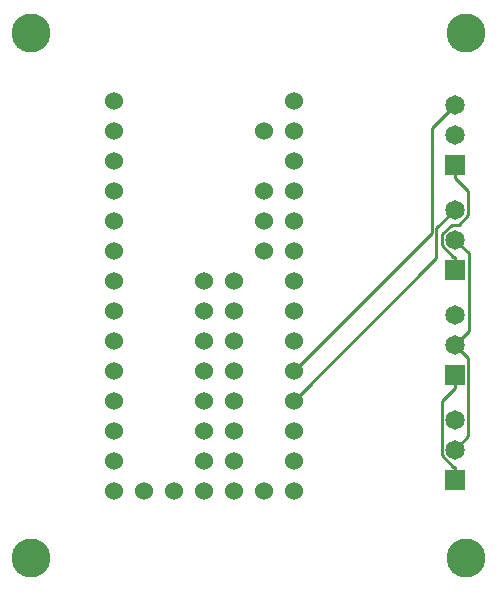
<source format=gbr>
G04 #@! TF.FileFunction,Copper,L1,Top,Signal*
%FSLAX46Y46*%
G04 Gerber Fmt 4.6, Leading zero omitted, Abs format (unit mm)*
G04 Created by KiCad (PCBNEW 4.0.7-e2-6376~58~ubuntu16.04.1) date Fri Jan 12 16:09:03 2018*
%MOMM*%
%LPD*%
G01*
G04 APERTURE LIST*
%ADD10C,0.100000*%
%ADD11R,1.651000X1.651000*%
%ADD12C,1.651000*%
%ADD13C,1.524000*%
%ADD14C,3.302000*%
%ADD15C,0.254000*%
G04 APERTURE END LIST*
D10*
D11*
X89852500Y-91757500D03*
D12*
X89852500Y-89217500D03*
X89852500Y-86677500D03*
D11*
X89852500Y-82867500D03*
D12*
X89852500Y-80327500D03*
X89852500Y-77787500D03*
D11*
X89852500Y-73977500D03*
D12*
X89852500Y-71437500D03*
X89852500Y-68897500D03*
D11*
X89852500Y-65087500D03*
D12*
X89852500Y-62547500D03*
X89852500Y-60007500D03*
D13*
X60960000Y-59690000D03*
X60960000Y-62230000D03*
X60960000Y-64770000D03*
X60960000Y-67310000D03*
X60960000Y-69850000D03*
X60960000Y-72390000D03*
X60960000Y-74930000D03*
X60960000Y-77470000D03*
X60960000Y-80010000D03*
X60960000Y-82550000D03*
X60960000Y-85090000D03*
X60960000Y-87630000D03*
X60960000Y-90170000D03*
X60960000Y-92710000D03*
X63500000Y-92710000D03*
X66040000Y-92710000D03*
X68580000Y-92710000D03*
X71120000Y-92710000D03*
X73660000Y-92710000D03*
X76200000Y-92710000D03*
X76200000Y-90170000D03*
X76200000Y-87630000D03*
X76200000Y-85090000D03*
X76200000Y-82550000D03*
X76200000Y-80010000D03*
X76200000Y-77470000D03*
X76200000Y-74930000D03*
X76200000Y-72390000D03*
X76200000Y-69850000D03*
X76200000Y-67310000D03*
X76200000Y-64770000D03*
X76200000Y-62230000D03*
X76200000Y-59690000D03*
X68580000Y-74930000D03*
X68580000Y-77470000D03*
X68580000Y-80010000D03*
X68580000Y-82550000D03*
X68580000Y-85090000D03*
X68580000Y-87630000D03*
X68580000Y-90170000D03*
X71120000Y-90170000D03*
X71120000Y-87630000D03*
X71120000Y-85090000D03*
X71120000Y-82550000D03*
X71120000Y-80010000D03*
X71120000Y-77470000D03*
X71120000Y-74930000D03*
X73660000Y-72390000D03*
X73660000Y-69850000D03*
X73660000Y-67310000D03*
X73660000Y-62230000D03*
D14*
X53975000Y-53975000D03*
X90805000Y-53975000D03*
X90805000Y-98425000D03*
X53975000Y-98425000D03*
D15*
X89714200Y-90652300D02*
X89852500Y-90652300D01*
X88747300Y-89685400D02*
X89714200Y-90652300D01*
X88747300Y-85077900D02*
X88747300Y-89685400D01*
X89852500Y-83972700D02*
X88747300Y-85077900D01*
X89852500Y-82867500D02*
X89852500Y-83972700D01*
X89852500Y-91757500D02*
X89852500Y-90652300D01*
X89714200Y-72872300D02*
X89852500Y-72872300D01*
X88747300Y-71905400D02*
X89714200Y-72872300D01*
X88747300Y-70979400D02*
X88747300Y-71905400D01*
X89559200Y-70167500D02*
X88747300Y-70979400D01*
X90152300Y-70167500D02*
X89559200Y-70167500D01*
X90967400Y-69352400D02*
X90152300Y-70167500D01*
X90967400Y-67307600D02*
X90967400Y-69352400D01*
X89852500Y-66192700D02*
X90967400Y-67307600D01*
X89852500Y-73977500D02*
X89852500Y-72872300D01*
X89852500Y-65087500D02*
X89852500Y-66192700D01*
X90974600Y-88095400D02*
X89852500Y-89217500D01*
X90974600Y-81449600D02*
X90974600Y-88095400D01*
X89852500Y-80327500D02*
X90974600Y-81449600D01*
X90986500Y-79193500D02*
X89852500Y-80327500D01*
X90986500Y-72571500D02*
X90986500Y-79193500D01*
X89852500Y-71437500D02*
X90986500Y-72571500D01*
X88267300Y-73022700D02*
X76200000Y-85090000D01*
X88267300Y-70482700D02*
X88267300Y-73022700D01*
X89852500Y-68897500D02*
X88267300Y-70482700D01*
X87860600Y-70889400D02*
X76200000Y-82550000D01*
X87860600Y-61999400D02*
X87860600Y-70889400D01*
X89852500Y-60007500D02*
X87860600Y-61999400D01*
M02*

</source>
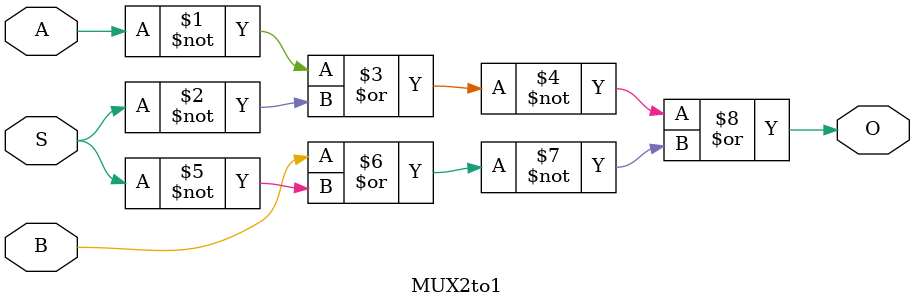
<source format=v>
module MUX2to1(
     A,
     B,
     S,
     O
    );

input A;
    input B;
    input S;
    output O;

assign O = ~( ~( ~(~A |~ S) | ~(B | ~S)));

endmodule

</source>
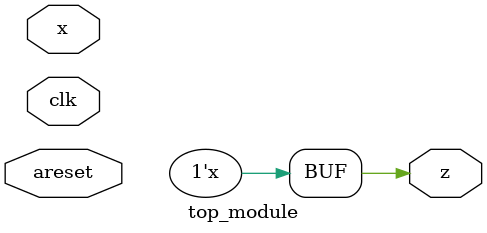
<source format=sv>
module top_module (
    input clk,
    input areset,
    input x,
    output reg z
);

localparam S0 = 1'b0, S1 = 1'b1;
reg state, next_state;
reg [31:0] num, neg_num;

always @(posedge clk, posedge areset) begin
    if (areset) begin
        state <= S0;
        num <= 32'b0;
        z <= 1'b0;
    end else begin
        state <= next_state;
        num <= {num[30:0], x};
    end
end

always @(*) begin
    next_state = state;
    case (state)
        S0: begin
            if (~areset) begin
                next_state = S1;
                neg_num = ~num + 1'b1;
            end
        end
        S1: begin
            z = neg_num[0];
            neg_num = {neg_num[30:0], 1'b0};
        end
    endcase
end

endmodule

</source>
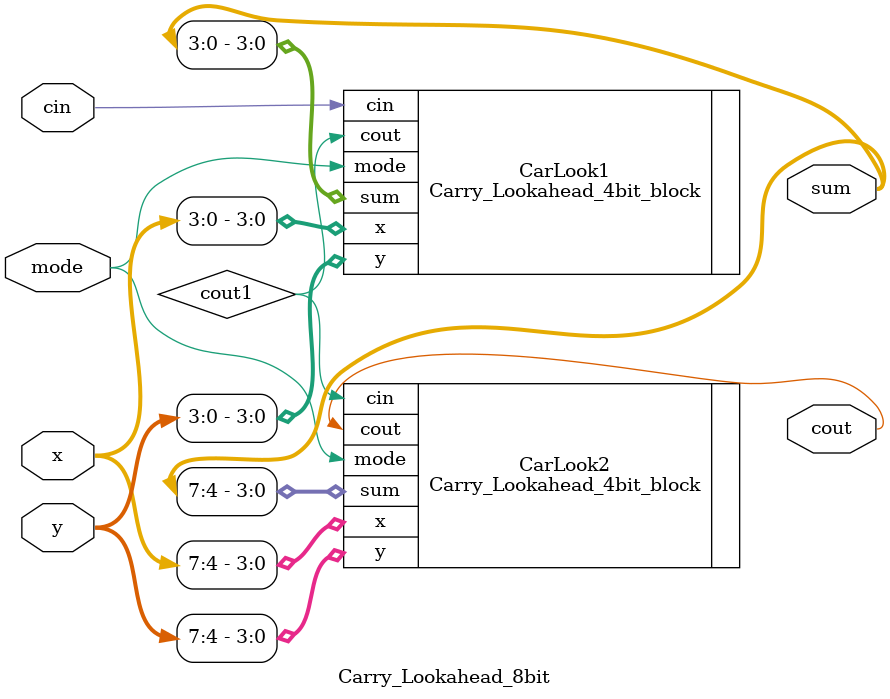
<source format=v>
`timescale 1ns / 1ps
module Carry_Lookahead_8bit(
    input[7:0] x,
    input[7:0] y,
    input mode,
    input cin,
    output[7:0] sum,
    output cout

    );
    
    wire cout1;
    
Carry_Lookahead_4bit_block#(4) CarLook1 (
    .x(x[3:0]),
    .y(y[3:0]),
    .mode(mode),
    .cin(cin),
    .sum(sum[3:0]),
    .cout(cout1)
    );
Carry_Lookahead_4bit_block#(4) CarLook2 (
    .x(x[7:4]),
    .y(y[7:4]),
    .mode(mode),
    .cin(cout1),
    .sum(sum[7:4]),
    .cout(cout)
    );        
    
endmodule

</source>
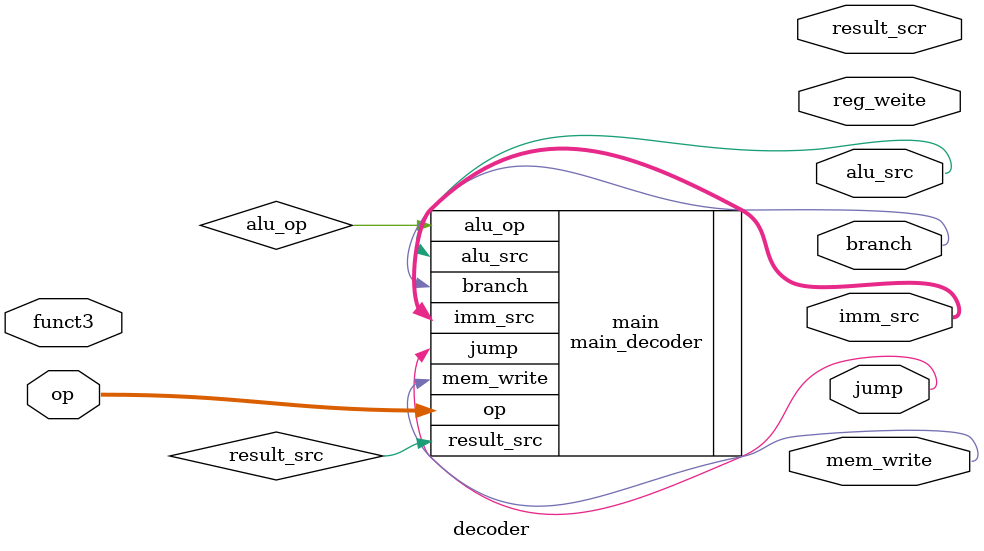
<source format=v>
module decoder(
	input [6:0] op,
	input [3:0] funct3,
	output reg branch, jump, mem_write, alu_src, reg_weite,
	output reg [1:0] result_scr, imm_src
);

wire alu_op;

main_decoder main (
		.op(op),
		.branch(branch), 
		.jump(jump), 
		.mem_write(mem_write),
		.alu_src(alu_src), 
		.result_src(result_src), 
		.imm_src(imm_src), 
		.alu_op(alu_op)
	);
endmodule
</source>
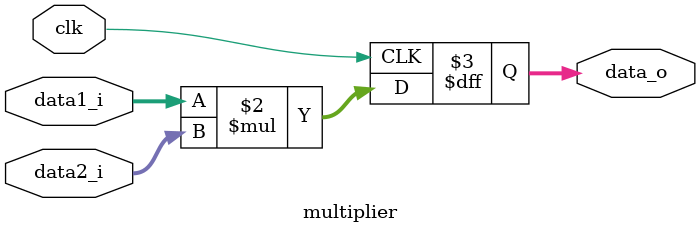
<source format=v>

module multiplier #(
      //=============================
      // Top level block parameters
      //=============================
      parameter SIGNED       =  1,  // signed number or not 
      parameter DATA_WIDTH_1 = 16,  // number of input bits (multiplier)
      parameter DATA_WIDTH_2 = 16   // number of input bits (multiplicand)
   ) (
      //==============
      // Input Ports
      //==============
      input                    clk,
      `ifdef SIGNED
      input signed [DATA_WIDTH_1-1:0] data1_i,
      input signed [DATA_WIDTH_2-1:0] data2_i,
      `else
      input        [DATA_WIDTH_1-1:0] data1_i,
      input        [DATA_WIDTH_2-1:0] data2_i,
      `endif
      //===============
      // Output Ports
      //===============
      `ifdef SIGNED
      output reg signed [(DATA_WIDTH_1 + DATA_WIDTH_2) -1:0] data_o
      `else
      output reg        [(DATA_WIDTH_1 + DATA_WIDTH_2) -1:0] data_o
      `endif
   );

   //=======================
   // Multiplication Logic
   //=======================
   always @ (posedge clk) begin
      data_o <= data1_i * data2_i;
   end

endmodule

</source>
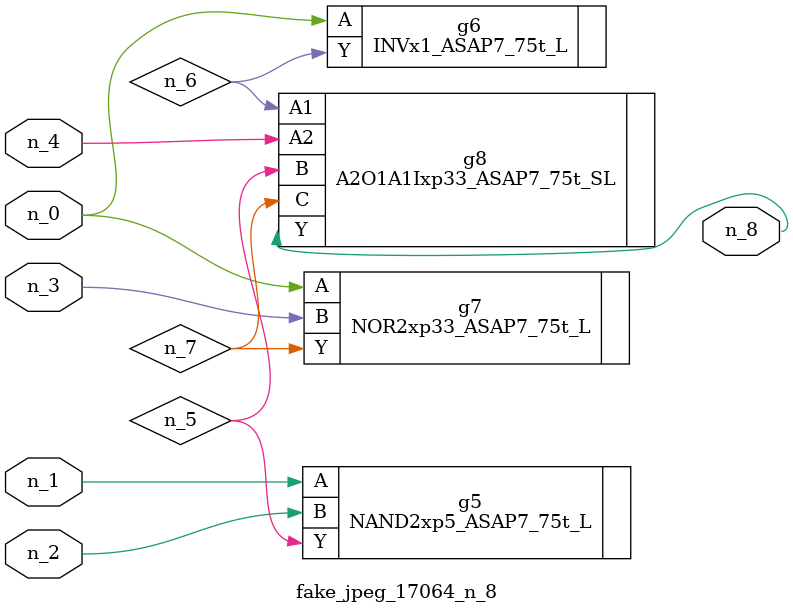
<source format=v>
module fake_jpeg_17064_n_8 (n_3, n_2, n_1, n_0, n_4, n_8);

input n_3;
input n_2;
input n_1;
input n_0;
input n_4;

output n_8;

wire n_6;
wire n_5;
wire n_7;

NAND2xp5_ASAP7_75t_L g5 ( 
.A(n_1),
.B(n_2),
.Y(n_5)
);

INVx1_ASAP7_75t_L g6 ( 
.A(n_0),
.Y(n_6)
);

NOR2xp33_ASAP7_75t_L g7 ( 
.A(n_0),
.B(n_3),
.Y(n_7)
);

A2O1A1Ixp33_ASAP7_75t_SL g8 ( 
.A1(n_6),
.A2(n_4),
.B(n_5),
.C(n_7),
.Y(n_8)
);


endmodule
</source>
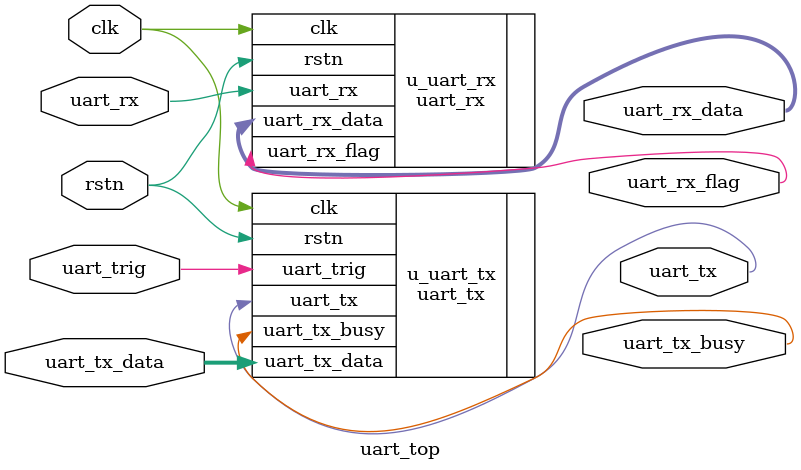
<source format=v>
`timescale 1ns / 1ns
module uart_top
(
    input        rstn         ,
    input        clk          ,
    // usr
    input        uart_trig    ,
    input  [7:0] uart_tx_data ,
    output       uart_tx_busy ,
    output [7:0] uart_rx_data ,
    output       uart_rx_flag ,
    // uart
    output       uart_tx      ,
    input        uart_rx
);
//-------------------------------------------------------------------------------
uart_tx u_uart_tx
(
    .clk          (clk          ),
    .rstn         (rstn         ),
    .uart_trig    (uart_trig    ),
    .uart_tx_data (uart_tx_data ),
    .uart_tx_busy (uart_tx_busy ),
    .uart_tx      (uart_tx      )
);
uart_rx u_uart_rx
(
    .rstn         (rstn         ),
    .clk          (clk          ),
    .uart_rx      (uart_rx      ),
    .uart_rx_data (uart_rx_data ),
    .uart_rx_flag (uart_rx_flag )
);
//-------------------------------------------------------------------------------
endmodule


</source>
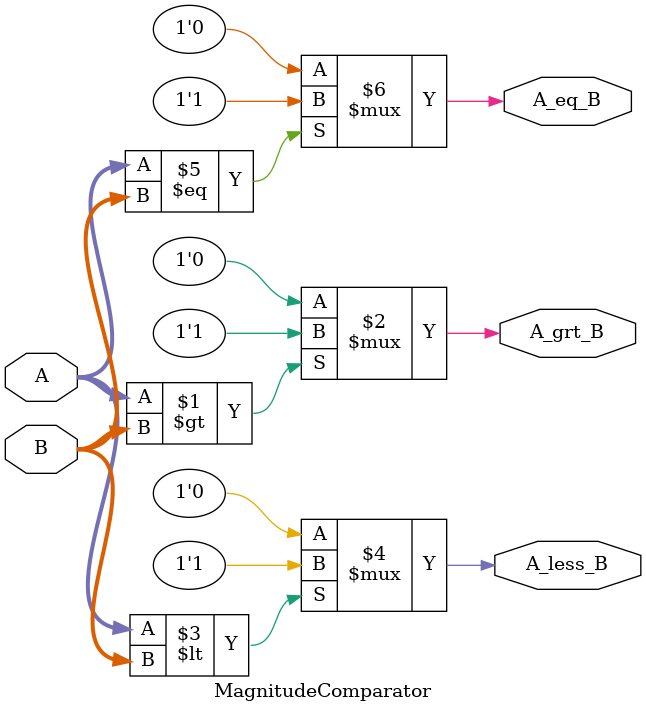
<source format=v>
module MagnitudeComparator(A , B , A_grt_B , A_less_B , A_eq_B);
  input [3:0] A, B;
  output A_grt_B, A_less_B, A_eq_B;

  assign A_grt_B = (A > B) ? 1'b1 : 1'b0;
  assign A_less_B = (A < B) ? 1'b1 : 1'b0;
  assign A_eq_B = (A == B) ? 1'b1 : 1'b0;

endmodule

</source>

------------------------------------------------------------------------

◆ **Directive**
Across all of the material above, how many lines contain the word "assign"? Only the number should be given.

◆ **Task result**
4